Thanks for that but I'd actually read that and none of it was relevant for this issue. Even the link to the wider troubleshooting article only deals actual connection failures, which we don't suffer from.

---

@PhilipDAth wrote:

> is like a cloud-managed, stripped down version of direct MX/ASA-based VPN access

 

I would say the opposite.  It's more like it's on steroids rather than stripped down.  It is very feature rich.

 

> it initially connects, then immediately disconnects and reconnects, at least two times.

 

The client requires both UDP and TCP to operate at its best.  I have seen many deployments where only TCP was allowed in the site firewall.  Check upstream firewalls for the Ethernet.

 

Is the Ethernet and WiFi networks behind the same site firewall, and using the same Internet connection?

 

 

To test for an MTU issue, on a Windows machine, run this command to find the name of the wired Ethernet adaptor:

netsh interface ipv4 show subinterface 

Then temporarily change the MTU with something like:

netsh interface ipv4 set subinterface “Ethernet” mtu=1200

If that stops the issue - you know you have an MTU issue.  If it keeps happening - look for a different issue.
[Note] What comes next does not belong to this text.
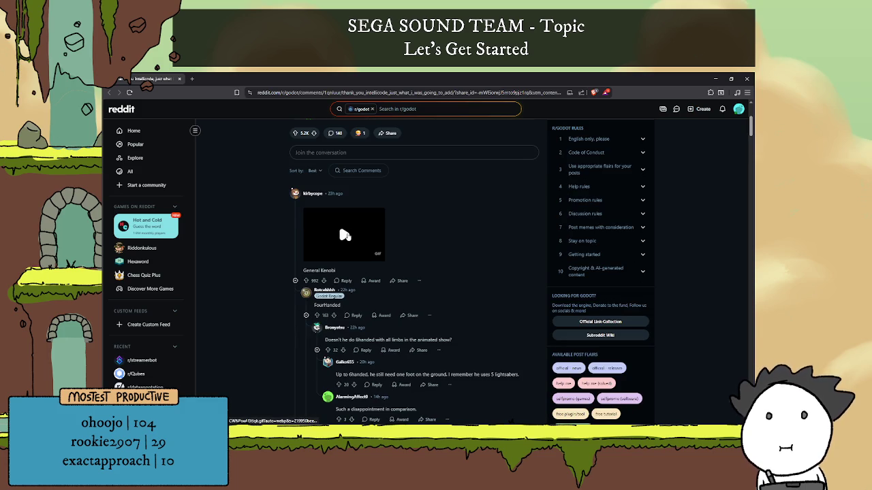
click(345, 235)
Don't get me wrong, it's a great solution and it is very reliable but the configuration options within the web interface are very limited. A lot of the work involves hacking around with XML/config file settings, where a lot of this would be configurable within the VPN setup on the appliance for on-premise setups.

UDP traffic is a good call as I know the lack of DTLS connection can cause issues but we see no issues when connecting via WiFi behind the same environment, with the same policies applied. Having said that, I have just noticed from trawling the logs manually (Cisco/Meraki support didn't mention it) that a DTLS connection is brought up a little while after the TLS connection is made but after a few error events, is closes again, presumably falling back to TLS only. I'll pick this up separately and troubleshoot.

I've checked all the MTU settings and there is nothing untoward. We actually even have MTU set to 1280 in our config files so that setting will be applying regardless of the underlying adapter being used.

You just reminded me of a problem I once saw.

The machines were getting 100MB/s wired connections - but the WiFi was FASTER than the wired connection, so the machines kept swapping over to their WiFi connection.

That would be more than a bit frustrating! I think the default Windows 11 mechanism is to only connect to WiFi if ethernet is not available. Kind of resolves that 'two default routes not allowed' problem.

> I think the default Windows 11 mechanism is to only connect to WiFi if ethernet is not available.

Negative.  It connects to both, and lays in a default route to both using an interface metric.  The lowest metric wins.  The fastest reported access speed gets the lowest metric.

Here is a snapshot of the routing table on my machine.  Do you see how I have two default routes?  The one with the metric of 30 (which is my WiFi) is currently winning.

Ah so the plot thickens and that's useful to know. Is that two default route thing only while you're connected to the VPN or just generally while the machine is in use? 

I've just done a check and if I'm just using the machine without VPN, my WiFi adapter stays disconnected and the LAN adapter is, correctly, the only default route in the routing table:

For your default route battle, I suppose it's using the reported link speed value, which if you're WiFi 6E/7 could well exceed your (presumably) gigabit network card? OR it's just completely random!

If I connect to the VPN, I can see the WiFi adapter does indeed connect and adds in the additional default route within Windows, but the WiFi has a higher metric than LAN, with the VPN route much lower than all others, obviously.

Checking the AnyConnect VPN logs though, I can see it strips the WiFi route from its own table, after a bit of a recalculation and this is what causes my session reconnections.

Then it continues rock solid for the whole day.